How often have you been to the talk, the workshop or the event and thought, ‘Yes, this is brilliant! I will do this and my life will change for the better.’ Two weeks (maybe two days) later, you haven’t done it or you’ve only done a little, your family and workmates have been unsupportive or mocking and it all falls by the wayside.
Then you need another workshop … and then it all falls apart again. That’s the ego refusing to embrace the discipline which would make it all change.
So … back to the commandment. When we understand about the ego, we’ll see that it says that reaching for the Divine lifts us out of the bondage of the ego [Egypt]. But to stay free, we have to watch what we worship. And we worship a lot of things that we don’t realise we are worshipping. These include our families, our homes, money, our politics, being right, power, sex, sports, our favourite TV programmes, our pets, criticising, blaming, celebrities, our hobbies, chocolate, our partner. I’m sure you can think of more.

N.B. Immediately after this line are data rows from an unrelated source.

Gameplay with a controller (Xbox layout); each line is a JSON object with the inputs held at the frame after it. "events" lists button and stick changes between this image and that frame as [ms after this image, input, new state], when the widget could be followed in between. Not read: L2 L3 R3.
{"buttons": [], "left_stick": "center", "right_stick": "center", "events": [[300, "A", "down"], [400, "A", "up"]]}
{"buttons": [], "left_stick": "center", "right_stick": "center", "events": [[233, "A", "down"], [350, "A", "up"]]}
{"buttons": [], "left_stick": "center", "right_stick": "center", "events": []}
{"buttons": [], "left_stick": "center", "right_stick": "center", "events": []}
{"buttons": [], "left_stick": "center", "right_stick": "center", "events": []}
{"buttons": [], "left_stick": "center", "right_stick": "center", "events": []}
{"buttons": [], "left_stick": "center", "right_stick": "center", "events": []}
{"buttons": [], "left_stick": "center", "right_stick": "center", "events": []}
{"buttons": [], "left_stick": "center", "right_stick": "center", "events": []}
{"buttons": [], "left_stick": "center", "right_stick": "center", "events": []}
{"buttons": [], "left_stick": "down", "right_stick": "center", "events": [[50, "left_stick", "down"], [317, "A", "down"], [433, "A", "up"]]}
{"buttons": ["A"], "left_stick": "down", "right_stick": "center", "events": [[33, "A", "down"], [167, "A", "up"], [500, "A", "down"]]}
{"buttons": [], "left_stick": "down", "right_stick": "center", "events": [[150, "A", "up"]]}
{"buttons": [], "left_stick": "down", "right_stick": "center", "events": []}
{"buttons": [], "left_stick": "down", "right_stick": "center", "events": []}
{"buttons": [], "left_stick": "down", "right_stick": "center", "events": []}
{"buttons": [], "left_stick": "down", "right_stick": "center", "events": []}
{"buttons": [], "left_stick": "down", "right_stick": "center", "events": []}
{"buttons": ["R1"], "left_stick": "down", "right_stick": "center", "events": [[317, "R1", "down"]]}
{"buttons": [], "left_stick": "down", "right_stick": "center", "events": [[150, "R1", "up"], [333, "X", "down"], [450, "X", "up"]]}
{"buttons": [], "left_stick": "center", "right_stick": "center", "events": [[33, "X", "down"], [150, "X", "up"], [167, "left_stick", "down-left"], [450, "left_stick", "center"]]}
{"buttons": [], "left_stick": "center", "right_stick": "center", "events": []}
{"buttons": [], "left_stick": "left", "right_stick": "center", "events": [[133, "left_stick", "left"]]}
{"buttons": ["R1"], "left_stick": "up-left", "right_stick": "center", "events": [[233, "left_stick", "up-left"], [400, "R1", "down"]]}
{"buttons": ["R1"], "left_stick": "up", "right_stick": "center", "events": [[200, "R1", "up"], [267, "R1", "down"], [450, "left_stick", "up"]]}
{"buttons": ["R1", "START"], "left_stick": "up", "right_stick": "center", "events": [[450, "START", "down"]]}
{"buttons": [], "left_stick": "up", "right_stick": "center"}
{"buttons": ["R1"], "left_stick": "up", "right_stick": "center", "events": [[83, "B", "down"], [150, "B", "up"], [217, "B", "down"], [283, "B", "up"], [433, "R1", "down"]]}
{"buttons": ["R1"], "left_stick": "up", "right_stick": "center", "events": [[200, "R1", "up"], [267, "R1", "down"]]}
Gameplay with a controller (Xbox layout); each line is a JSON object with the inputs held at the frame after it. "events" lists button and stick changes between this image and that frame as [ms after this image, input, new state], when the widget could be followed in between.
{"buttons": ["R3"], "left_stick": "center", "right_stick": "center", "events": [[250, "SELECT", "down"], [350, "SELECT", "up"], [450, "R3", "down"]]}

That’s all fine and dandy. But it all falls down when we put those things before the development of our Soul. That’s what the commandment is saying ‘no other gods before Divinity.’ If we seek the Divine – Inspiration, Love – however you perceive Divinity, then our lives will be on course. We will be open to the new and the possible, instead of reverting to the same-old, same old.
The ego requires repeat top-ups of all its old habits and pleasures; the Soul seeks enlightenment and true happiness.
The commandment is saying simply that we need to put our spiritual life first in order to grow and to be happy. It’s not about God needing our worship, it’s about understanding that God is in everything; creation is God and that the whole world turns on Love. If we don’t put Love first then, frankly, our lives will suck.
And this isn’t love for family or partner; this is Divine Love; the willingness to see the Great Truth in all things; that all is well; that love abounds. Being Love. And true love, of course, includes ourselves – and the ability to say ‘no’ to harmful things and people while simultaneously accepting them for being what they are. Blessing dissolves much more anger, pain and tragedy than blame.
It’s about keeping us safe from the backsliding of our ego which will keep us in the same-old same old mould. It’s simple, but nobody ever said it was easy.